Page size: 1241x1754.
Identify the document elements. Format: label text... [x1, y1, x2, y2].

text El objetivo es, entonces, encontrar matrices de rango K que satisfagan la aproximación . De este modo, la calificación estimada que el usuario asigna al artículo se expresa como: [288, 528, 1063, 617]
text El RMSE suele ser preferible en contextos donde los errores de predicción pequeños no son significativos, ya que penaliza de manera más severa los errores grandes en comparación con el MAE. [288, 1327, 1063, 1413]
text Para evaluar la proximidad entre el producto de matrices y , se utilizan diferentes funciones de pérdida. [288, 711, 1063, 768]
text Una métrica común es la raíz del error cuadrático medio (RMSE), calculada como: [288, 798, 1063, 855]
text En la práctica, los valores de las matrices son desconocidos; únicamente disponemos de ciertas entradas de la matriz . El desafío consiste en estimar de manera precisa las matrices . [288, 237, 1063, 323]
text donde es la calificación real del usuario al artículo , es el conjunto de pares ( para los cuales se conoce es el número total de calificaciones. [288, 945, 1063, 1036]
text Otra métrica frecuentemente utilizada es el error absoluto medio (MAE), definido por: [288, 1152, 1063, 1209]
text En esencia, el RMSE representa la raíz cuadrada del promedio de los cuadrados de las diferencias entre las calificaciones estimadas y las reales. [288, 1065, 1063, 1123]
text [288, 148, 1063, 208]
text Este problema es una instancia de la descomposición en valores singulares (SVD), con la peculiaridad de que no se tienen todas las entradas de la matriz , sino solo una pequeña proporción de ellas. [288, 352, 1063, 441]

- - -

Each line in the data that holds the word "manera" must be copied.

**Task answer**:
text El RMSE suele ser preferible en contextos donde los errores de predicción pequeños no son significativos, ya que penaliza de manera más severa los errores grandes en comparación con el MAE. [288, 1327, 1063, 1413]
text En la práctica, los valores de las matrices son desconocidos; únicamente disponemos de ciertas entradas de la matriz . El desafío consiste en estimar de manera precisa las matrices . [288, 237, 1063, 323]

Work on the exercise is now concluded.